Nel panorama dell’innovazione educativa italiana si afferma con forza il modello Scuole Aperte, un progetto che ridefinisce il ruolo della scuola pubblica trasformandola in un presidio civico, culturale e sociale attivo oltre l’orario curricolare. Tra i protagonisti di questa evoluzione c’è Emanuele Pisapia, imprenditore originario di Cava de’ Tirreni, fondatore e CEO di Universe, realtà specializzata nello sviluppo di sistemi digitali per l’educazione pubblica basati su Intelligenza Artificiale.

Il modello Scuole Aperte, promosso dalle amministrazioni comunali di Roma, Bergamo, Bologna e Milano, segna un cambio di paradigma: gli edifici scolastici diventano spazi aperti nel pomeriggio, nei weekend e durante le pause didattiche, ospitando attività culturali, sportive e laboratoriali rivolte a studenti, famiglie e cittadini. L’obiettivo è contrastare dispersione e povertà educativa, rafforzare il senso di appartenenza e costruire comunità educanti inclusive e partecipative.

Un percorso che affonda le radici nella Mappa della Città Educante 2025-2026, iniziativa che ha raccolto centinaia di progetti promossi da istituzioni culturali, sociali e sanitarie della Capitale. In questo contesto, Universe ha svolto un ruolo strategico: trasformare un ampio catalogo di opportunità formative gratuite in un sistema digitale strutturato, interattivo e facilmente accessibile per le scuole, facilitando il coordinamento tra enti locali e istituzioni scolastiche.

La piattaforma proprietaria sviluppata dall’azienda consente la generazione e l’organizzazione dinamica dei contenuti, l’adattamento personalizzato dei percorsi di apprendimento e la creazione di ambienti educativi intelligenti.
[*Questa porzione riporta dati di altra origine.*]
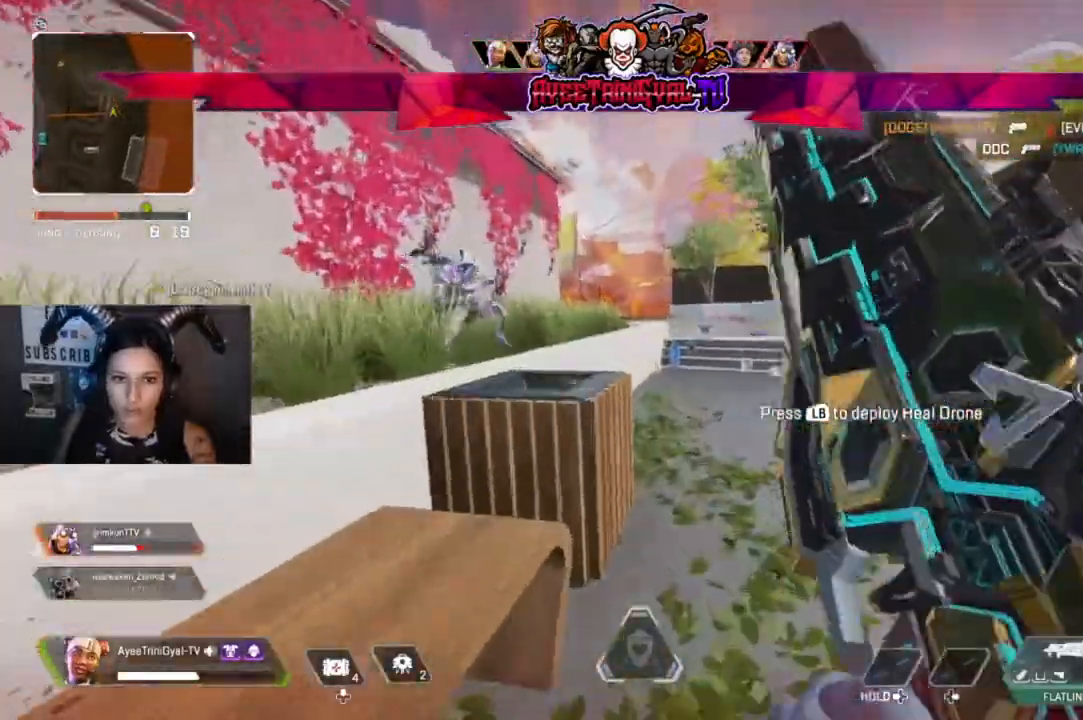
{"buttons": [], "left_stick": "up-right", "right_stick": "left", "events": [[67, "left_stick", "up-right"], [167, "right_stick", "center"], [233, "right_stick", "left"]]}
Oggi il sistema conta oltre 10.000 studenti registrati, più di 500 corsi attivi e migliaia di sessioni formative personalizzate già erogate, numeri che testimoniano una crescita solida e una diffusione significativa nel settore pubblico.

«Il modello Scuole Aperte dimostra che la scuola può diventare un’infrastruttura civica permanente», sottolinea Pisapia. «Tecnologia e istituzioni possono collaborare per costruire reti educative strutturate e sostenibili. Il nostro impegno è sviluppare strumenti digitali che rendano queste esperienze scalabili e replicabili su scala nazionale».

La visione dell’imprenditore cavese va oltre la semplice digitalizzazione dei contenuti: al centro c’è la costruzione di ecosistemi territoriali connessi, in cui scuole, amministrazioni e comunità collaborano in modo stabile e organizzato. In un’epoca in cui la sfida educativa riguarda non solo l’apprendimento, ma la coesione sociale e la partecipazione civica, le infrastrutture digitali diventano leva strategica per trasformare la scuola in un hub culturale permanente, aperto alla città e orientato al futuro.